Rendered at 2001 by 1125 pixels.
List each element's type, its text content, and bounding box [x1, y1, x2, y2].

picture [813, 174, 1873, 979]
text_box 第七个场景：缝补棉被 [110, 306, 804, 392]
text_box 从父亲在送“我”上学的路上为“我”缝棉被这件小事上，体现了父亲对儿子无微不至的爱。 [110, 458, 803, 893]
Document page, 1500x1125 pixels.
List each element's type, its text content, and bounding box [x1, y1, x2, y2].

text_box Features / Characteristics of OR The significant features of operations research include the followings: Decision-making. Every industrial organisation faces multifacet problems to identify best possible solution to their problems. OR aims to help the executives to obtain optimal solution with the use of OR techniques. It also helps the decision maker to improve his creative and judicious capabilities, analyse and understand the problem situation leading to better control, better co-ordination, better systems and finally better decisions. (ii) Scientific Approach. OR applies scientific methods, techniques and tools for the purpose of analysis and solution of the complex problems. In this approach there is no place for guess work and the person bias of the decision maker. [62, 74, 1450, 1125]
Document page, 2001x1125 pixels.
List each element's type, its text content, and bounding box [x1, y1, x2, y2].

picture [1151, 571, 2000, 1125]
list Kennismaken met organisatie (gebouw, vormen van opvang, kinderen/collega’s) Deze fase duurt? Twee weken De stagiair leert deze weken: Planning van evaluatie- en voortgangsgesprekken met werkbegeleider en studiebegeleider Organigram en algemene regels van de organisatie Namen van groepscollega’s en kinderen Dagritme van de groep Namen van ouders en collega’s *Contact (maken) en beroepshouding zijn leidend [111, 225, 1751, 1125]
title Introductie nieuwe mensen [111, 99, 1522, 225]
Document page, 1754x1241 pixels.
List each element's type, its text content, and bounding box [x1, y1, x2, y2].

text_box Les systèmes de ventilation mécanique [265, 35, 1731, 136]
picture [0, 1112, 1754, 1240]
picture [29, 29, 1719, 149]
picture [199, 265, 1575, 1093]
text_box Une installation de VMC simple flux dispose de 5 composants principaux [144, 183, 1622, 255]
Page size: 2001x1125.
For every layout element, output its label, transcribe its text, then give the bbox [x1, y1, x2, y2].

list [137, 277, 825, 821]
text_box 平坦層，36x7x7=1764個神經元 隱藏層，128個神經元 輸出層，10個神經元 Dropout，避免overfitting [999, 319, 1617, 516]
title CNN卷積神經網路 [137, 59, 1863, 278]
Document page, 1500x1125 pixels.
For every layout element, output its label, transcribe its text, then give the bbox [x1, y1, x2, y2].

**REQUIREMENT:** The whole listing is to be transcribed exactly.

**RESULT OF THIS EXERCISE:**
Rendered at 2001 by 1125 pixels.
List each element's type, its text content, and bounding box [x1, y1, x2, y2].

picture [813, 174, 1873, 979]
text_box 第七个场景：缝补棉被 [110, 306, 804, 392]
text_box 从父亲在送“我”上学的路上为“我”缝棉被这件小事上，体现了父亲对儿子无微不至的爱。 [110, 458, 803, 893]
Document page, 1500x1125 pixels.
List each element's type, its text content, and bounding box [x1, y1, x2, y2].

text_box Features / Characteristics of OR The significant features of operations research include the followings: Decision-making. Every industrial organisation faces multifacet problems to identify best possible solution to their problems. OR aims to help the executives to obtain optimal solution with the use of OR techniques. It also helps the decision maker to improve his creative and judicious capabilities, analyse and understand the problem situation leading to better control, better co-ordination, better systems and finally better decisions. (ii) Scientific Approach. OR applies scientific methods, techniques and tools for the purpose of analysis and solution of the complex problems. In this approach there is no place for guess work and the person bias of the decision maker. [62, 74, 1450, 1125]
Document page, 2001x1125 pixels.
List each element's type, its text content, and bounding box [x1, y1, x2, y2].

picture [1151, 571, 2000, 1125]
list Kennismaken met organisatie (gebouw, vormen van opvang, kinderen/collega’s) Deze fase duurt? Twee weken De stagiair leert deze weken: Planning van evaluatie- en voortgangsgesprekken met werkbegeleider en studiebegeleider Organigram en algemene regels van de organisatie Namen van groepscollega’s en kinderen Dagritme van de groep Namen van ouders en collega’s *Contact (maken) en beroepshouding zijn leidend [111, 225, 1751, 1125]
title Introductie nieuwe mensen [111, 99, 1522, 225]
Document page, 1754x1241 pixels.
List each element's type, its text content, and bounding box [x1, y1, x2, y2].

text_box Les systèmes de ventilation mécanique [265, 35, 1731, 136]
picture [0, 1112, 1754, 1240]
picture [29, 29, 1719, 149]
picture [199, 265, 1575, 1093]
text_box Une installation de VMC simple flux dispose de 5 composants principaux [144, 183, 1622, 255]
Page size: 2001x1125.
For every layout element, output its label, transcribe its text, then give the bbox [x1, y1, x2, y2].

list [137, 277, 825, 821]
text_box 平坦層，36x7x7=1764個神經元 隱藏層，128個神經元 輸出層，10個神經元 Dropout，避免overfitting [999, 319, 1617, 516]
title CNN卷積神經網路 [137, 59, 1863, 278]
Document page, 1500x1125 pixels.
For every layout element, output its label, transcribe its text, then give the bbox [x1, y1, x2, y2].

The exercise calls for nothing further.